» Work instruction
In the extract below, what does R denote in the linear resource constraint of the welfare maximization problem?

The derivation for the manual skill term is symmetric, which allows us to summarize the previous two expressions for both tasks as:

\partial_{p_{s}}\bigg{(}\frac{\pi}{u^{\prime}(c(\alpha))}\frac{\tau_{s}}{1-\tau_{s}}\kappa\alpha_{c}^{-\rho}\bigg{)}=-\frac{\alpha_{c}^{\rho+1}\alpha_{m}^{\rho+1}}{\kappa^{2}\rho^{3}}\partial_{\alpha_{s}}\bigg{(}\frac{\phi}{u^{\prime}(c(\alpha))}\frac{\tau_{s}}{1-\tau_{s}}\alpha_{s}\bigg{)},

(A.35)

Finally, we rewrite the left side of equation (26), using the relation between density functions, as

\pi\bigg{(}\frac{1}{u^{\prime}(\mathcal{C}(c))}-\lambda\bigg{)}=-\phi(\alpha)\frac{\alpha_{c}^{\rho+1}\alpha_{m}^{\rho+1}}{\kappa^{2}\rho^{2}}\bigg{(}\lambda-\frac{1}{u^{\prime}(c(\alpha))}\bigg{)}

(A.36)

Combining equation (26) in the worker type space $p$ , with (A.35) and (A.36), we obtain (27) in the worker space $\alpha$ .

A.8 Proposition 4

By Corollary 3 it follows that when the optimality condition does not hold, the Hessian matrix is degenerate for worker $p$ . We next show that the Hessian matrix $H(u)$ is also degenerate for all workers within the neighborhood of $p$ . By contradiction, suppose that in every neighborhood of point $p$ we can find a worker $\hat{p}$ such that its Hessian is non-degenerate, or equivalently, has full rank. By Corollary 3, the optimality condition holds for worker $\hat{p}$ . We can thus construct a sequence of points $\{\hat{p}_{n}\}$ that converges to $p$ . Since the optimality equation is continuous in $p$ , the sequence converges and that the optimality equation holds for worker $p$ , which is a contradiction.

A.9 Planner Duality

We prove duality between our cost minimization problem and a welfare maximization problem. The welfare maximization problem is to choose allocation $(c,x)$ to maximize utilitarian welfare:

\int\big{(}c-p_{c}x_{c}-p_{m}x_{m}\big{)}\pi\text{d}p,

(A.37)

subject to the incentive constraints (12) and the linear resource constraint:

\int\big{(}\mathcal{C}(c)+z(p)\big{(}\mathcal{X}(x_{c})+\mathcal{X}(x_{m})\big{)}\big{)}\pi\text{d}p\leq R,

(A.38)

for some exogenous level of federal resources $R$ .

Proposition 5.

Let $(c,x)$ solve the cost minimization problem associated with maximum welfare level $\overline{\mathcal{U}}$ so that the minimum resource cost is less than government resources $R$ . Then allocation $(c,x)$ solves the welfare maximization problem given government resources $R$ .

» Data
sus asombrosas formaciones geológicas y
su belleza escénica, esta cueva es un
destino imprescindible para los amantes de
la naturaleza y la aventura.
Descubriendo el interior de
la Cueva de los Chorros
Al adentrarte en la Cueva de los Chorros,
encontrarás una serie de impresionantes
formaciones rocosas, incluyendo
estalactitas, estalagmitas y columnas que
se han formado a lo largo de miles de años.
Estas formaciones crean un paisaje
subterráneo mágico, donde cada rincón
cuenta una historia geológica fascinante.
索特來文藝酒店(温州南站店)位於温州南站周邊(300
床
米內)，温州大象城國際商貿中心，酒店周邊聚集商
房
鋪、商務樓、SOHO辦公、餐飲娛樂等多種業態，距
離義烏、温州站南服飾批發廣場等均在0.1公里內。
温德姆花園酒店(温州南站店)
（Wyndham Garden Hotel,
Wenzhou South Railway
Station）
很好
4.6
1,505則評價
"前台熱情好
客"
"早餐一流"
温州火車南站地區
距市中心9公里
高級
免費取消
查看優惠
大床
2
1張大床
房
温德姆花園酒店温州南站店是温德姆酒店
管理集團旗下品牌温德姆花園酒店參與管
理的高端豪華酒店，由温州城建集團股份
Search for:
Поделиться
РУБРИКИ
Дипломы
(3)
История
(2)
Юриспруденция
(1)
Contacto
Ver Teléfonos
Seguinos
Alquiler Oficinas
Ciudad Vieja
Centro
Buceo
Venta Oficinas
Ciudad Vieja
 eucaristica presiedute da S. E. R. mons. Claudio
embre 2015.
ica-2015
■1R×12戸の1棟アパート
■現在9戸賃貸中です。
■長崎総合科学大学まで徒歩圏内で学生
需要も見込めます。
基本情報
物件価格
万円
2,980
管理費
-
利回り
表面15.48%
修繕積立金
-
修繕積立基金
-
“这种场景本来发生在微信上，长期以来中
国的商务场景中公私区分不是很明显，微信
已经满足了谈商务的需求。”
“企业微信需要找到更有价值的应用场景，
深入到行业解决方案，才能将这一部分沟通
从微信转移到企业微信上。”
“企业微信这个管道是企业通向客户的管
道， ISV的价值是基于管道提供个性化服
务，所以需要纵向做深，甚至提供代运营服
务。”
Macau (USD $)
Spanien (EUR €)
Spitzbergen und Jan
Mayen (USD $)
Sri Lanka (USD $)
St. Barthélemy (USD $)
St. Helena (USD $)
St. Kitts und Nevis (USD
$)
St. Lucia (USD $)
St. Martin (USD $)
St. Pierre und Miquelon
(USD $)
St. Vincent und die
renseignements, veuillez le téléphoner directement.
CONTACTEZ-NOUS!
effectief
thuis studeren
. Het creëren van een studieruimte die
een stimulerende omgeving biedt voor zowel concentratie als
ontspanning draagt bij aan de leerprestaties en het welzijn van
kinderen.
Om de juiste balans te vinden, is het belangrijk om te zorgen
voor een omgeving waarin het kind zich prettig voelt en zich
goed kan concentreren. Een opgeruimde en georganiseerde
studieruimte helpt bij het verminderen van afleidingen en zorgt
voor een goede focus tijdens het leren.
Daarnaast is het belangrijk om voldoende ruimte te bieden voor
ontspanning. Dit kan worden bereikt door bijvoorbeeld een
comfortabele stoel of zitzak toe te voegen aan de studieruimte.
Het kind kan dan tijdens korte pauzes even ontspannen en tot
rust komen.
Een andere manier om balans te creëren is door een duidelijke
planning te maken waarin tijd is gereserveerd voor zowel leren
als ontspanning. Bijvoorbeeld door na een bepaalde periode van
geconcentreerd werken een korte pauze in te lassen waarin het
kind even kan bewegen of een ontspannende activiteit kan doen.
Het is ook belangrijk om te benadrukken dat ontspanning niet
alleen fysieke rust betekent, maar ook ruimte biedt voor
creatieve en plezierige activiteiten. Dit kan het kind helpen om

» Exercise answer
R is an exogenous level of federal resources.